Pinterest opened up its Promoted Pins to all advertisers at the beginning of this year after tests found that these performed as well as or better than organic pins. Based on November 2014 polling by Frank N. Magid Associates, sponsored posts on the visual discovery tool were catching users’ eyes more than those on bigger social networks Facebook and Twitter, with users clicking on promoted content on Pinterest at nearly twice the rate.
Among US social networkers ages 13 to 64 who used Pinterest (30% of respondents), 33% said they clicked on promoted content at least weekly, compared with just over one-fifth of social networkers who used Twitter and 18% of Facebookers. An additional 33% of Pinterest users clicked on sponsored posts at least monthly, vs. 15% who said the same for Twitter and 22% for Facebook.

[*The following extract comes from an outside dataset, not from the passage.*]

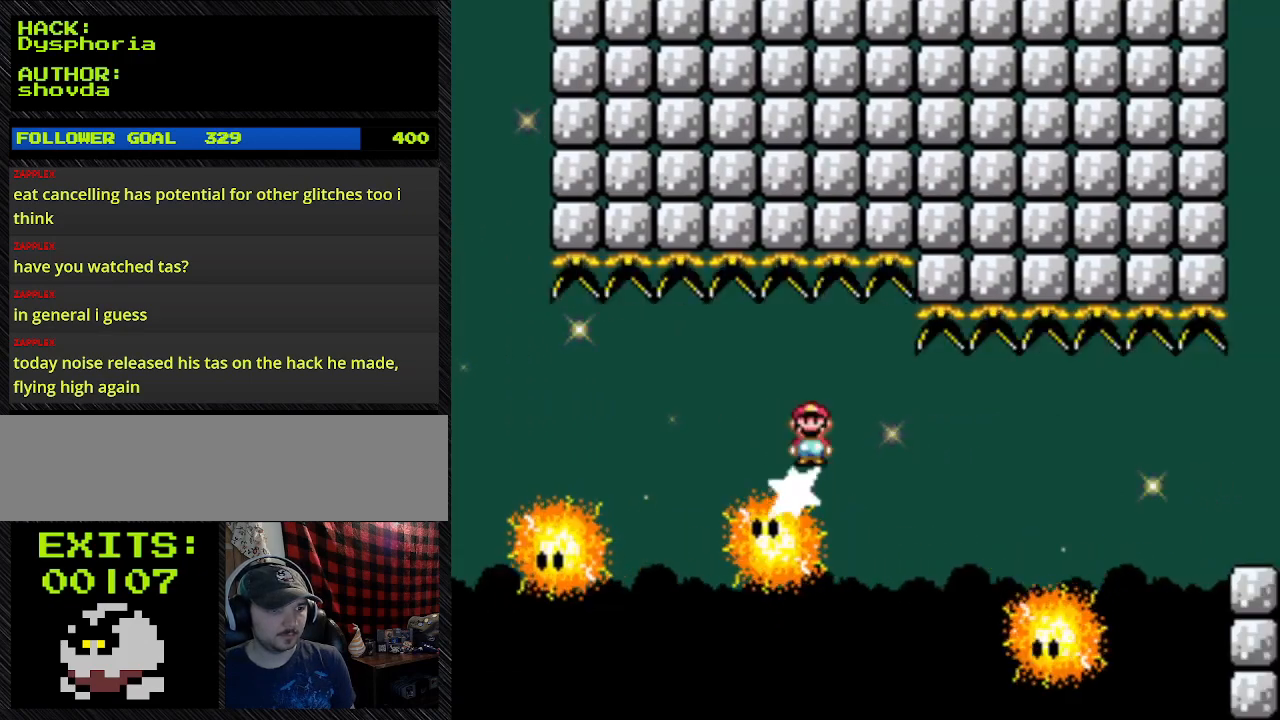
{"dt_ms": 500, "buttons": ["Y", "DPAD_LEFT"], "events": [[133, "DPAD_LEFT", "down"]]}
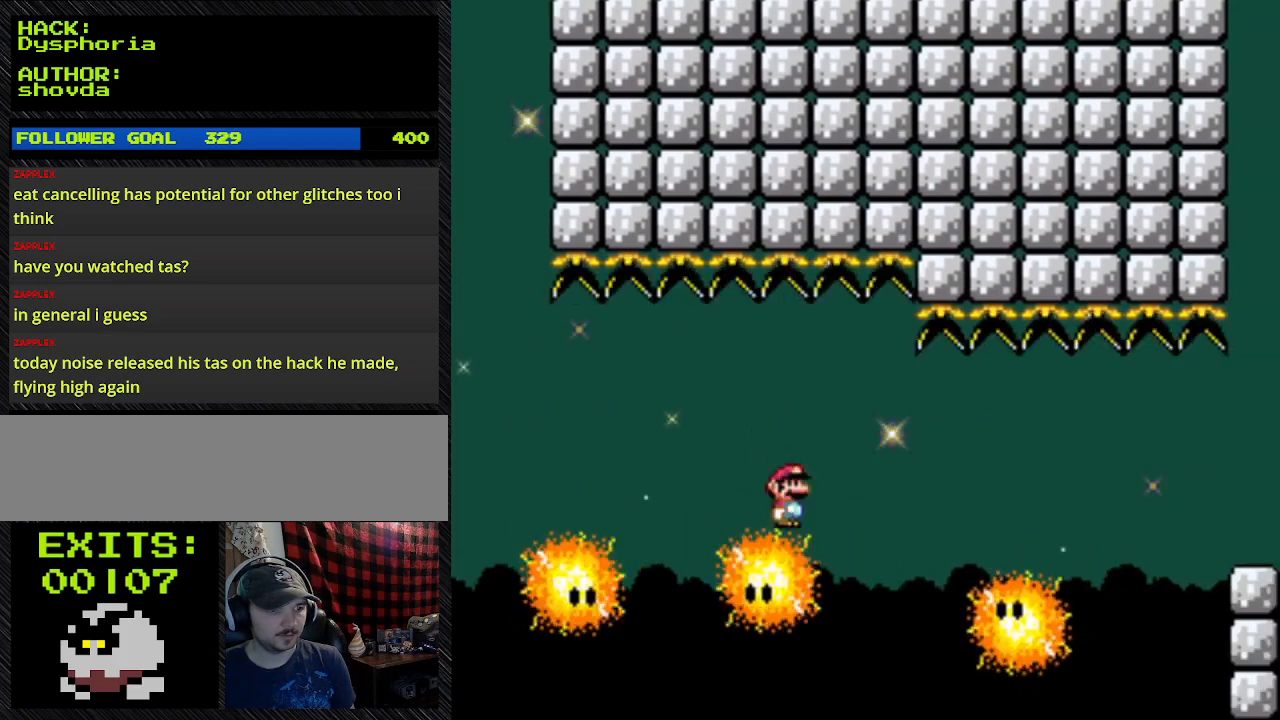
{"dt_ms": 500, "buttons": ["Y", "DPAD_LEFT"], "events": [[67, "DPAD_LEFT", "up"], [433, "DPAD_LEFT", "down"]]}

Females likely accounted for a lot of Promoted Pin interaction. A September 2014 study by Princeton Survey Research Associates for Pew Research Center found that among the 28% of US adult internet users who used Pinterest, women continued to represent the largest chunk of the audience. Fully 42% of US women internet users were on Pinterest, up 9 percentage points from 2013. In comparison, just 13% of males online used the platform.
Pinterest was also more common among younger users. More than two-thirds of 18-to-29-year-old internet users used Pinterest. The difference in penetration was far smaller here, though, with 28% and 27% of the 30-to-49 and 50-to-64 groups saying they were Pinterest users, respectively. Users were also more likely to be white, have at least some college experience, have a household income of $75,000 or more—meaning higher spending power—and live in a suburban or rural area.
After growth of 13.3% last year, eMarketer expects the number of US adult internet users who access Pinterest via any device at least monthly to increase 7.7% to 41.9 million. This represents 27.2% of adult social network users, 20.0% of 18-and-older internet users and 16.9% of all US adults.